Monday, March 11, 2013

Human Cockroaches

The biggest problem with Friday's freak storm (other than the fact that no one came close to accurately telling me how bad it was actually going to be), was that due to its lengthy nature I was forced to break one of my cardinal rules for living in New England: never start shoveling until it has stopped snowing. Normally I would stick to this rule for anything short of a woman in labor, yet Friday afternoon I found myself breaking out the snowblower while the snow was still falling and hoping the end would come before another couple of inches turned my driveway into a skating rink. My only consolation was that it was for a good cause. You see, many months ago I saw that one of my favorite comedians, Mike Birbiglia, was performing his one-man show in Worcester. I ask for and received tickets and Christmas and the show was scheduled for February 8th. For those of you who have short memories, that Friday was the day Nemo came into town and dropped 30 inches of snow as it passed through. The show was rescheduled for March 8th, which as it turns out, was the day Saturn saw fit to gift us with another 17 inches of snow. But the show was still scheduled to go on and I wasn't going to miss it over some stormy weather, so I cleared the driveway and we made our way to Worcester. I'm happy to say once we were on the highway it was an easy trip and the show was hilarious.

The only problem with the entire night was the same thing which is always the problem when you go to see live entertainment - the other people in the crowd. Birbiglia served as his own warm-up act, coming out to thank us for braving the snow and stalling to give people more time to get to the theater by performing what I can only assume is some new material. He also took this time to work in the normal pre-show requests about not taking pictures or recording the show and asking us if we could all turn off our cellphones. He must have made 20 jokes about turning off cellphones and how obnoxious the people who don't do that are. That is why I was extra annoyed when, fifteen minutes into the show, someone's cellphone started going off. Seriously? You just heard the comedian you specifically came to see repeatedly ask you to turn your phone off. Hell, even if you were waiting for someone who was running late due to the weather, the least you could do is put your phone on silent. It literally takes 4 seconds, which means not turning off your cellphone is a conscious decision you make. My phone never rings and I still turned it off just in case. Who needs to be that plugged in anyway? Something tells me that if you were the kind of person was has to always be on call, given the way the roads were, they would have called you well before now. If you don't turn your cellphone off it can only be because you are a dick.
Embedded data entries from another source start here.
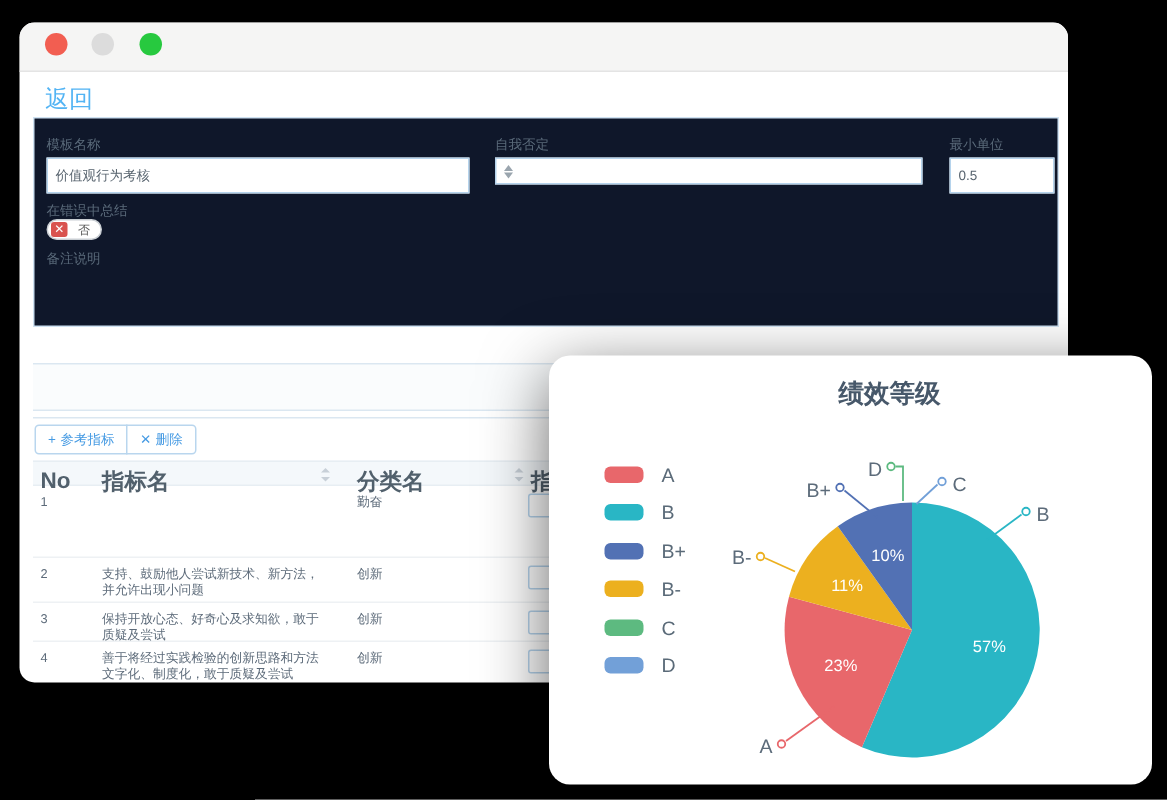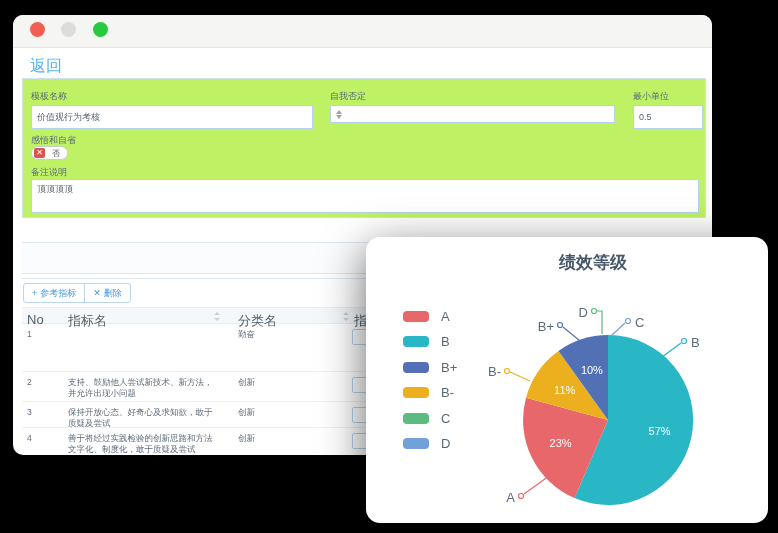--- a/index.html
+++ b/index.html
@@ -20,7 +20,7 @@
   .back-link { position:absolute; left:17px; top:41px; font-size:16px; color:#53b4f4; cursor:pointer; }
 
   .panel1 { position:absolute; left:9px; top:63px; width:684px; height:140px;
-            border:1px solid #cfe2f2; background:#bef264; }
+            border:1px solid #cfe2f2; background:#0f172a; }
   .flabel { position:absolute; font-size:9px; color:#5a6a7a; }
   .tbox   { position:absolute; border:1px solid #b5d3ec; background:#fff;
             font-size:9px; color:#57636e; font-family:"Liberation Sans",sans-serif; }

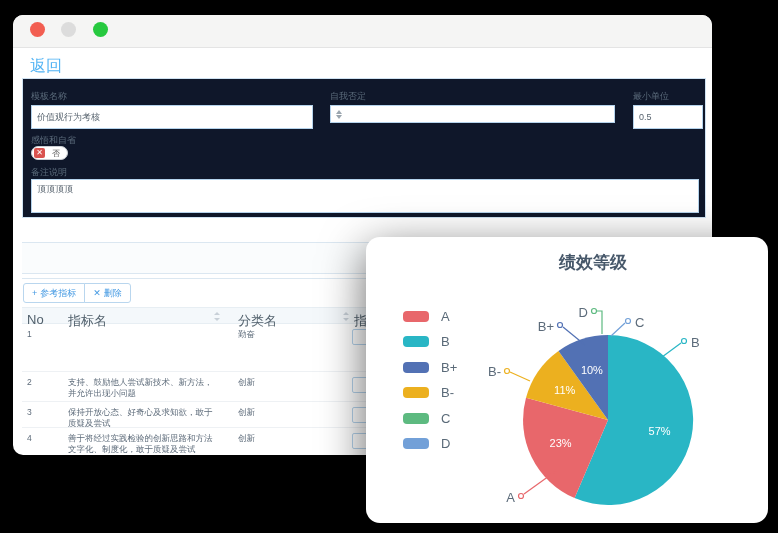--- a/index.html
+++ b/index.html
@@ -117,7 +117,7 @@
       <span class="flabel" style="left:610px; top:11px;">最小单位</span>
       <input class="tbox" style="left: 610px; top: 26px; width: 70px;" value="0.5">
 
-      <span class="flabel" style="left:8px; top:55px;">感悟和自省</span>
+      <span class="flabel" style="left:8px; top:55px;">在错误中总结</span>
       <div class="toggle">
         <span class="x-box">✕</span>
         <span class="t-lab">否</span>

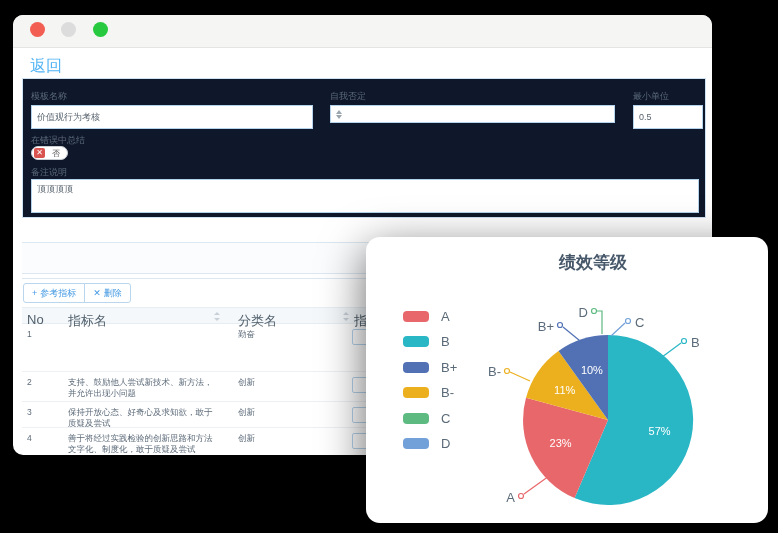--- a/index.html
+++ b/index.html
@@ -124,7 +124,6 @@
       </div>
 
       <span class="flabel" style="left:8px; top:87px;">备注说明</span>
-      <textarea class="tbox" style="left: 8px; top: 100px; width: 668px; height: 34px;">顶顶顶顶</textarea>
     </div>
 
     <div class="strip"></div>

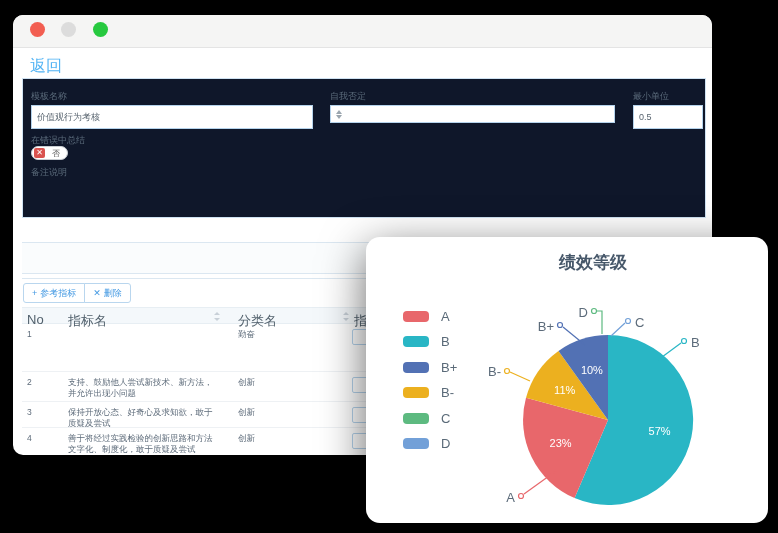--- a/index.html
+++ b/index.html
@@ -59,7 +59,7 @@
   .table { position:absolute; left:9px; top:292px; width:684px; }
   .thead { position:relative; height:17px; background:#f4f8fb;
            border-top:1px solid #e7eef3; border-bottom:1px solid #e7eef3; }
-  .th { position:absolute; top:4px; font-size:13px; font-weight:normal; color:#51606c; }
+  .th { position:absolute; top:4px; font-size:15px; font-weight:bold; color:#51606c; }
   .trow { position:relative; border-bottom:1px solid #eef1f4; }
   .td { position:absolute; font-size:8.5px; color:#5d6b7a; line-height:11px; }
   .td.no   { left:5px;  top:5px; }

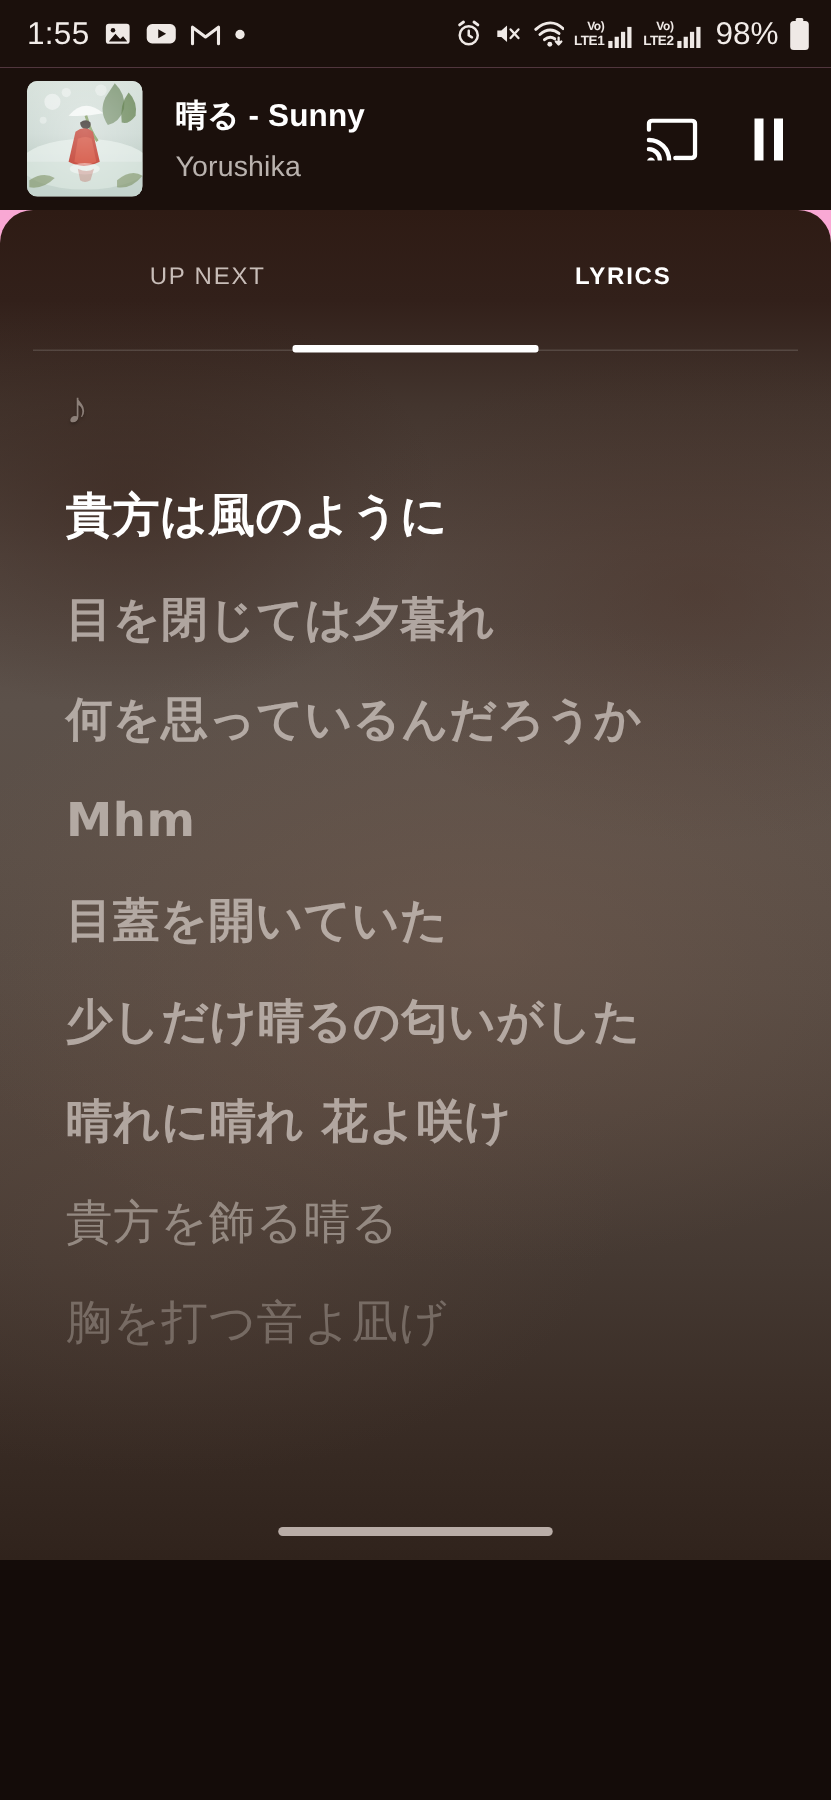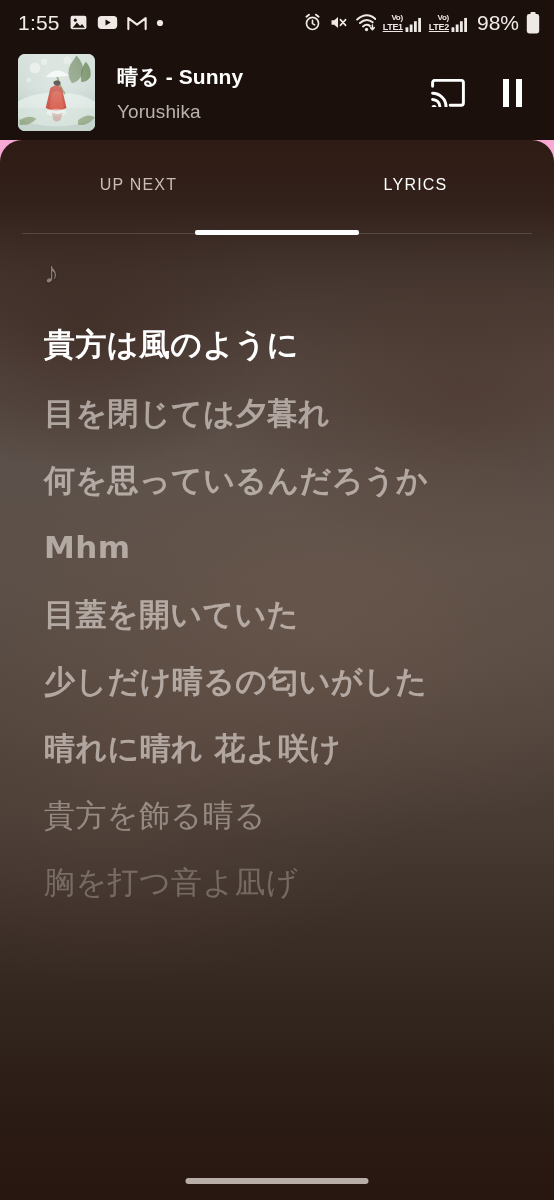--- a/index.html
+++ b/index.html
@@ -11,7 +11,7 @@
   }
   #app {
     position:relative;
-    width:554px; height:1200px;
+    width:554px; height:1040px;
     background:#f9a8d4;
     overflow:hidden;
   }

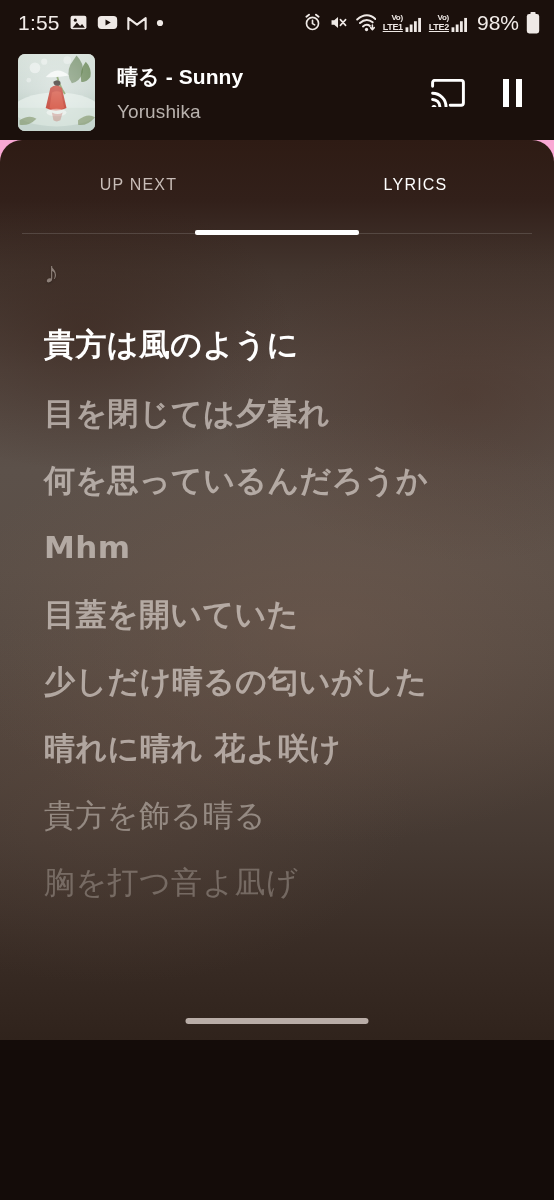--- a/index.html
+++ b/index.html
@@ -43,7 +43,7 @@
     line-height:1; color:#efe9e6;
   }
   .volte-txt .v1 { font-size:8px; font-weight:bold; letter-spacing:-.3px; }
-  .volte-txt .v2 { font-size:9px; font-weight:bold; letter-spacing:-.3px; margin-top:1px;text-decoration:underline;}
+  .volte-txt .v2 { font-size:9px; font-weight:bold; letter-spacing:-.3px; margin-top:1px;}
 
   
   #player-header {

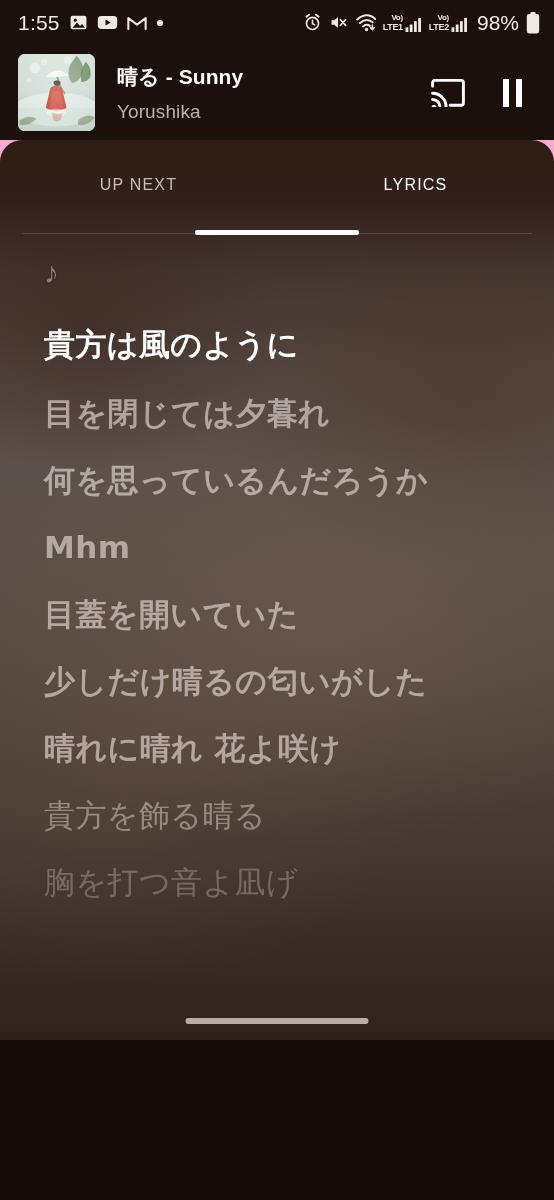--- a/index.html
+++ b/index.html
@@ -125,7 +125,7 @@
     display:flex; align-items:center; justify-content:center;
     padding-bottom:6px;
   }
-  .tab.active { color:#ffffff; font-weight:normal; }
+  .tab.active { color:#ffffff; font-weight:bold; }
   #tab-underline {
     position:absolute; z-index:4;
     left:195px; width:164px; top:90px; height:5px;

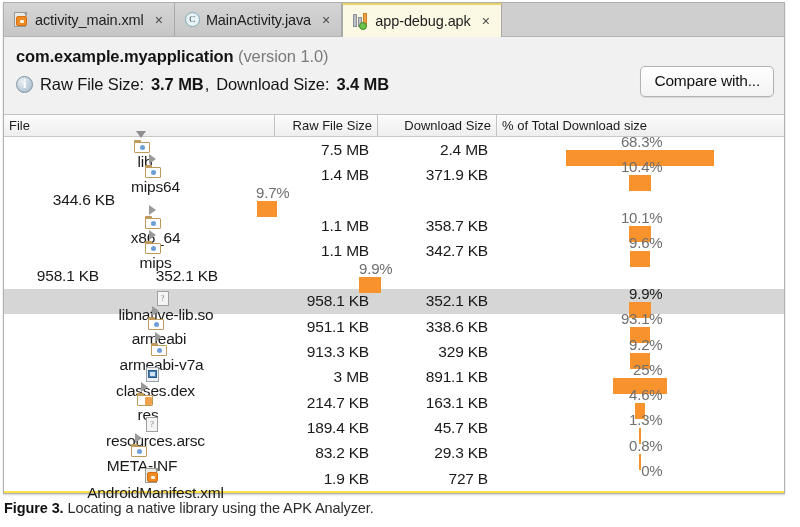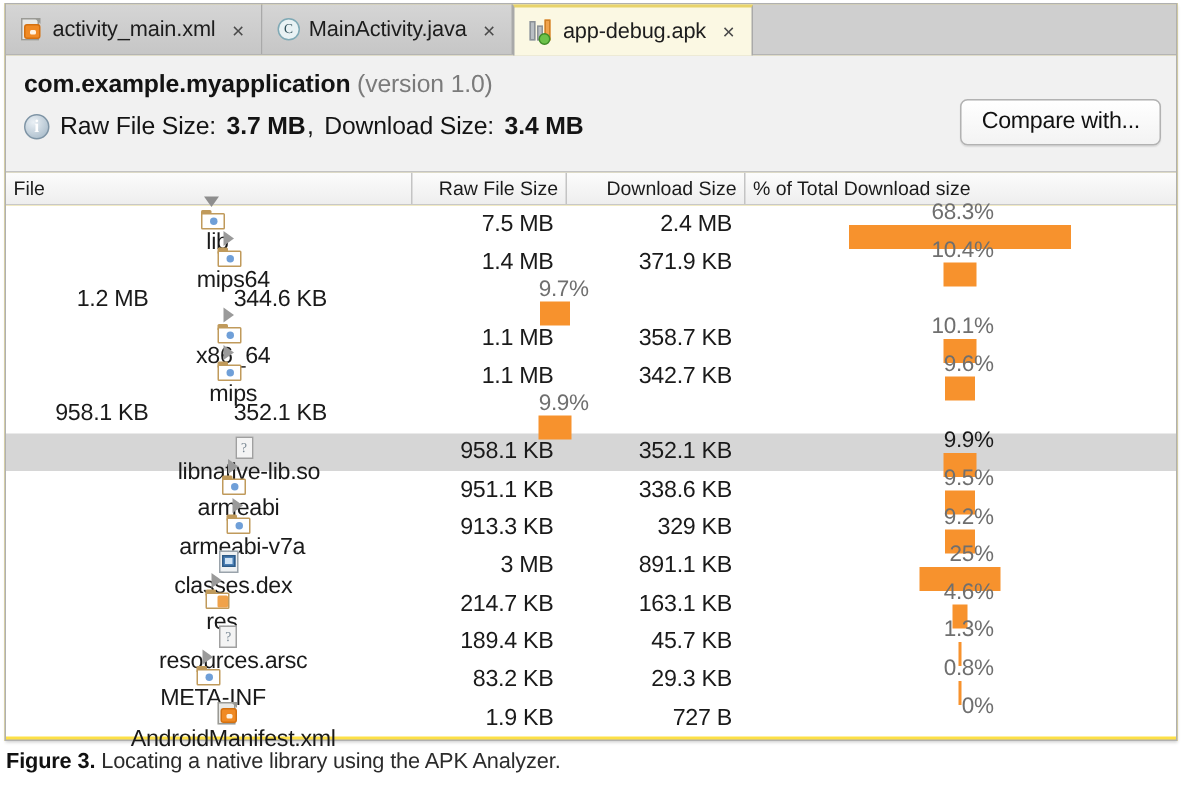--- a/index.html
+++ b/index.html
@@ -363,7 +363,6 @@
           </div>
         </div>
         <div class="row">
-          <div class="cell raw">1.2 MB</div>
           <div class="cell dl">344.6 KB</div>
           <div class="cell pctwrap">
             <span class="pct-text">9.7%</span>

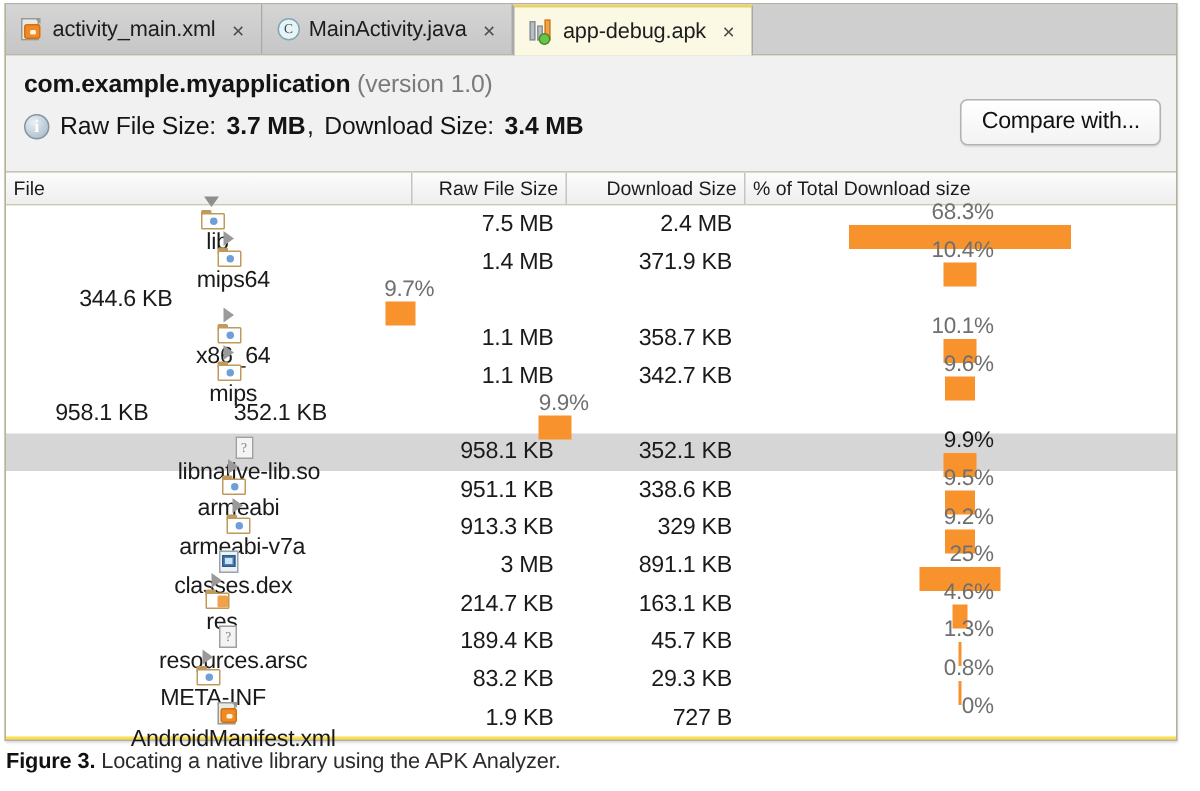--- a/index.html
+++ b/index.html
@@ -444,7 +444,7 @@
           <div class="cell raw">951.1 KB</div>
           <div class="cell dl">338.6 KB</div>
           <div class="cell pctwrap">
-            <span class="pct-text">9.5%</span>
+            <span class="pct-text">93.1%</span>
             <span class="bar" style="width: 20.4725px; background: rgb(247, 146, 45);"></span>
           </div>
         </div>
Still, at least the cellphone person was nothing but a distraction and over quickly, which was a dream compared to the guy behind me who talked to his date the... whole... show. Every one of Birbiglia's set-ups was met with a story about how something similar happened to him once and followed by an attempt to guess the punchline. If you aren't going to listen to the show, why even buy tickets? Even worse he was talking at a volume which was just loud enough to be distracting, but not so loud as to disturb everyone around him, just the people in front of him. I must have shot these two people dozens of dirty looks throughout the night (along with other people in my row), but they either didn't care or were too much in their own world to notice. In fact, the only time he stopped talking was when he was laughing and of course he had an obnoxious laugh which sounded like he was trying to hold in a sneeze and failing. Once the show was over my first impulse was to give Birbigs a standing ovation and my second was to whirl around and tell this guy he nearly ruined the show for me. It wouldn't have saved my night, but perhaps would have saved future shows from his act. The only person missing to complete the trinity of annoyance was the guy who sits behind homeplate at a Red Sox game and starts waving.

All in all it was a strange study in human behavior because everyone hates the people who talk in theaters as well as the people who don't turn off their cellphones before a show starts and yet these people still exist. You would think when a culture universally decides it will shun the members of society who act in a certain way people would go out of their way to make sure they never did those activities, but somehow these people continue to pop up. Social analysts have spent years trying to shame these people into changing their behavior, but for everyone one we get to shape up and fly right two more come along to take their place. I can't tell if it is because these kind of people are oblivious to the world around them or if they simply enjoy being assholes. Just yesterday I talked about how every now and again people feel as though they have to go against the grain and it can be good for us, but that really only works when they rebel against a notion which doesn't benefit everyone. I can't think of a single person who would ever be watching a comedy show and thinking, "I wonder what the guy behind me, who isn't funny at all, thinks about this? Also, what kind of ringtone does he use?" So, what I'm really trying to get at is if you are at a show and you don't have a microphone in front of you, please don't plan on speaking to anyone for the next hour. And if you are the kind of person who is afraid of staying quiet for that long, allow me to put your mind at ease by reassuring you that I'm confident when I say your loved ones will probably appreciate the silence.